WHAT TO WORK ON – Only one span of the listing below is wanted: the lines from the one with "neck: (170, 182)" through the one with "left back paw: (259, 234)", reproduced exactly, both ends kept.

RECORDS –
##########
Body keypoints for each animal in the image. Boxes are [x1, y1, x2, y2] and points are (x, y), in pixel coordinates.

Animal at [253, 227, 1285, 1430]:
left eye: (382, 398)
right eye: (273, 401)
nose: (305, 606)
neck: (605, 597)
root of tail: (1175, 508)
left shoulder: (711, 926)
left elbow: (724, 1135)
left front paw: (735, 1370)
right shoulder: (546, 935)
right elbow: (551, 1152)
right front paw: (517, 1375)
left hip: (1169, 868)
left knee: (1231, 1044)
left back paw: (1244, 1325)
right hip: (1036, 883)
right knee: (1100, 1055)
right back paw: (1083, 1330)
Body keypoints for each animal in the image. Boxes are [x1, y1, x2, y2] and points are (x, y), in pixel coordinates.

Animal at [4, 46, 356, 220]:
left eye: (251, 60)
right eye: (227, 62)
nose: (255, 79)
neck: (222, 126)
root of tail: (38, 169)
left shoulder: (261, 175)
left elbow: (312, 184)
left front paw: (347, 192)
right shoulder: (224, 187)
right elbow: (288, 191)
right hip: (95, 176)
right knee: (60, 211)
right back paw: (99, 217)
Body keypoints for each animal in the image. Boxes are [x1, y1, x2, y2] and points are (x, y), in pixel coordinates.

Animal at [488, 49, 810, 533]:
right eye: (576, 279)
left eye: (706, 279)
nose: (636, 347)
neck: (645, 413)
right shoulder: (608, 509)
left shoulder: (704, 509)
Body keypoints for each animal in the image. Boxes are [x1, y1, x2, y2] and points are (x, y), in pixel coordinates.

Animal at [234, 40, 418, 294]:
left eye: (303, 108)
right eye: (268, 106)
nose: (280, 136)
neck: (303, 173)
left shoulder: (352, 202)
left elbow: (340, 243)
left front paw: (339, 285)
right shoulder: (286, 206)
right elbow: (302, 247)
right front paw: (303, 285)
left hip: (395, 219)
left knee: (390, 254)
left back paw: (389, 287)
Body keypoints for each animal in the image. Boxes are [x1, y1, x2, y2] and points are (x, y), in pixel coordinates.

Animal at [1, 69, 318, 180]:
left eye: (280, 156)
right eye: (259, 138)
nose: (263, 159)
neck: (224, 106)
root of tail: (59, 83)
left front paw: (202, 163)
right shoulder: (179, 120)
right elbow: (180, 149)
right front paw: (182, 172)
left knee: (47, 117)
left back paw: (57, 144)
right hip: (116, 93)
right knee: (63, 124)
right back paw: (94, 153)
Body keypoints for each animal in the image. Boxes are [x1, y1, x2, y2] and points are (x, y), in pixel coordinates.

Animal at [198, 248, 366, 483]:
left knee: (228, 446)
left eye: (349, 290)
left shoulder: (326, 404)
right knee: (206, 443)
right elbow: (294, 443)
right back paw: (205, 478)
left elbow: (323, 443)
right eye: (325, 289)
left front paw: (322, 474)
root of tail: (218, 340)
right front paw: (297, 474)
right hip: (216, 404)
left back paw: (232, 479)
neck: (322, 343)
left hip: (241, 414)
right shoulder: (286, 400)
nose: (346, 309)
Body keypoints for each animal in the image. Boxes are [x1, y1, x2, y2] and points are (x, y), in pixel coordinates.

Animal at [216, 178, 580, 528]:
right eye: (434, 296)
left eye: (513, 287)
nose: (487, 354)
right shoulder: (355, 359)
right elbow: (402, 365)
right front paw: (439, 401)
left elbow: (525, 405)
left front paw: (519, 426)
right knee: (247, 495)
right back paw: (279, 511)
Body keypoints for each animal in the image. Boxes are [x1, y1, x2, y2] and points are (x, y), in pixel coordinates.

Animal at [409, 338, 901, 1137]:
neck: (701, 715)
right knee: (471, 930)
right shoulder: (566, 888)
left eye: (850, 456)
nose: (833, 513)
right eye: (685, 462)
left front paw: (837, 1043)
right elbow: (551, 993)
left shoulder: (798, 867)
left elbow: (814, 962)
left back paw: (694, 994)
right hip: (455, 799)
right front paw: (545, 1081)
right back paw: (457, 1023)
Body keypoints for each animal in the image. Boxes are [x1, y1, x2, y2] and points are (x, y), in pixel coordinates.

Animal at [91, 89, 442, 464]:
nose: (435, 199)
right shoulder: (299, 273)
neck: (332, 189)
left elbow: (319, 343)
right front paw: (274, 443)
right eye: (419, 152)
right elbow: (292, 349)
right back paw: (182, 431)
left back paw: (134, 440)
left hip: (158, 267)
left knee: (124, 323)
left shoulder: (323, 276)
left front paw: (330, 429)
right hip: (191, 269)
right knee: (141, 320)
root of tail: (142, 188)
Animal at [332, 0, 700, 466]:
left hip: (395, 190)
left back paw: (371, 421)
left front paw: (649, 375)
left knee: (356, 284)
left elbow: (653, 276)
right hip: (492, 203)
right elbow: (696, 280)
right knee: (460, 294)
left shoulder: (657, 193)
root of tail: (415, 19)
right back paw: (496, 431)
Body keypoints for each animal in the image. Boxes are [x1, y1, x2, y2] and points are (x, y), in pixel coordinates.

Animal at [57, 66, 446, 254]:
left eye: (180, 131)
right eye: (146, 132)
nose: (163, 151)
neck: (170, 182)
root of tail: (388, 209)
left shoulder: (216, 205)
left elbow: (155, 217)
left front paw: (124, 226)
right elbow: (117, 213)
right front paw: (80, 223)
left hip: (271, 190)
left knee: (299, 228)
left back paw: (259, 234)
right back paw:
##########
YOUR RESPONSE –
neck: (170, 182)
root of tail: (388, 209)
left shoulder: (216, 205)
left elbow: (155, 217)
left front paw: (124, 226)
right elbow: (117, 213)
right front paw: (80, 223)
left hip: (271, 190)
left knee: (299, 228)
left back paw: (259, 234)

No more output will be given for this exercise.